If he can find out more information from her on what the issue is, it'll help him to make a step in the right direction, which is the goal of this forum.


----------



## DesparateDave (Jan 23, 2013)

Thanks for the answers everybody. I'm aware that we have issues in our relationship, I had already discussed these in another thread and I received some good advice similar to what some of you suggested here. Things have already improved and I'm working on myself to fix my side of things, taking on more responsibilities, asking about her needs and trying my best to fulfill them. I just wanted some ideas for how I could interest her more in sex now that things are getting better. I'm not the most experienced lover, she's the only woman I've been with whereas she has been with a few guys before me. I give her an orgasm 90% of the time either through sex, oral or touching but I don't last very long when I'm inside her (partly because the lack of sex and rejection has damaged my confidence) this wasn't the case before. I think if we had more sex, like once a week, my confidence would grow and I could satisfy her longer. Ideally I'd like to have more PIV sex were we come together which doesn't happen a lot at the moment. It's due to my confidence that I need help with suggestions on how to set the mood. I worry about rejection and I don't want to appear to be pestering her for sex. We have 3 kids and usually spend our evenings collapsed in front of the tv with a bottle of wine.


----------



## Psy.D. C. Maso (Jan 22, 2013)

Have u read the thread I linked up there? If yes you would know how to get more sex.

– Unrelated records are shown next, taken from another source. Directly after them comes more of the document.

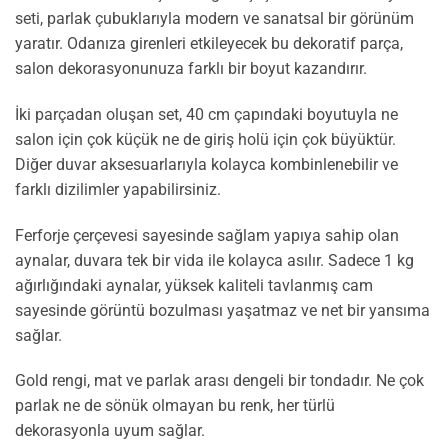
seti, parlak çubuklarıyla modern ve sanatsal bir görünüm
yaratır. Odanıza girenleri etkileyecek bu dekoratif parça,
salon dekorasyonunuza farklı bir boyut kazandırır.
İki parçadan oluşan set, 40 cm çapındaki boyutuyla ne
salon için çok küçük ne de giriş holü için çok büyüktür.
Diğer duvar aksesuarlarıyla kolayca kombinlenebilir ve
farklı dizilimler yapabilirsiniz.
Ferforje çerçevesi sayesinde sağlam yapıya sahip olan
aynalar, duvara tek bir vida ile kolayca asılır. Sadece 1 kg
ağırlığındaki aynalar, yüksek kaliteli tavlanmış cam
sayesinde görüntü bozulması yaşatmaz ve net bir yansıma
sağlar.
Gold rengi, mat ve parlak arası dengeli bir tondadır. Ne çok
parlak ne de sönük olmayan bu renk, her türlü
dekorasyonla uyum sağlar.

If you are looking for ways that wont have impact on your personality, then you are ignoring what turns women on in the first place.. It isnt good sex, it is assertiveness and challenge in getting you to sex. 

Good sex only makes her adore you more, which should be the next priority after getting regular sex.. And as far as I can read, younare good on bed (>90% orgasms! Pal, the problem is her knowing she can get it anytime she wants. Each good toy gets boring to be played regulary when it doesnt bring challenge)

The only right thing u just said is that ure premature ejacultion is due to rejection.

Want to get read of rejection? Read that other thread. No short cuts, sorry.


----------